The two two-kilo (4.41 pound) food packets per year allowed a Soviet prisoner could once include instant coffee, cocoa, vitamins, prescription drugs, post cards and cigarette lighters, but now are limited to concentrated soups and dried fruits, Mrs. Korenblit reported. “You see,” she said, “the authorities change the rules so arbitrarily, without any rhyme or reason, that it keeps one off-balance.” Of Israel, Mrs. Korenblit said: “It was much more developed than I expected. When Mikhail and I dreamed of going to Israel, we were prepared to be pioneers in a primitive country.
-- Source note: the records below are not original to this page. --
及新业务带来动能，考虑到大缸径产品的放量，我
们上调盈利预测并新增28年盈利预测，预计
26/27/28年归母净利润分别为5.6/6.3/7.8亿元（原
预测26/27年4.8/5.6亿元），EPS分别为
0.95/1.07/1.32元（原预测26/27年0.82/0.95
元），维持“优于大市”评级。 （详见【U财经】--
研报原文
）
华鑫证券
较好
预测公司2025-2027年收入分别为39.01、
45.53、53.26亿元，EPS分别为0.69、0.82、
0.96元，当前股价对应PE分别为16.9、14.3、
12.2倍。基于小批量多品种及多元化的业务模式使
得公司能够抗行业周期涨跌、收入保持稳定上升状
It is beautiful, and both the officials and the ordinary people have given me every kind of help and attention. I have already made wonderful friends.”

Mrs. Faye L. Schenk, whose Hadassah presidency will end tomorrow after four one-year terms, said in remarks prepared for delivery tonight that “those who are fortunate enough to obtain visas and go to Israel” were benefited by Hadassah’s “great work of rebuilding lives.” Some, she noted, “come to Israel mentally and physically exhausted,” and children must be provided with a “transitional means of integrating into Israeli society.” Reviewing Hadassah Medical Center’s absorption of immigrants with health-care skills, Mrs. Schenk advised that “At the end of the year we plan to integrate these doctors and scientists either into our own staff or place them in other institutions. This is a costly and a challenging program,” she said. “However, the return to the people involved and the contribution to the upbuilding of Israel more than balance out cur efforts.”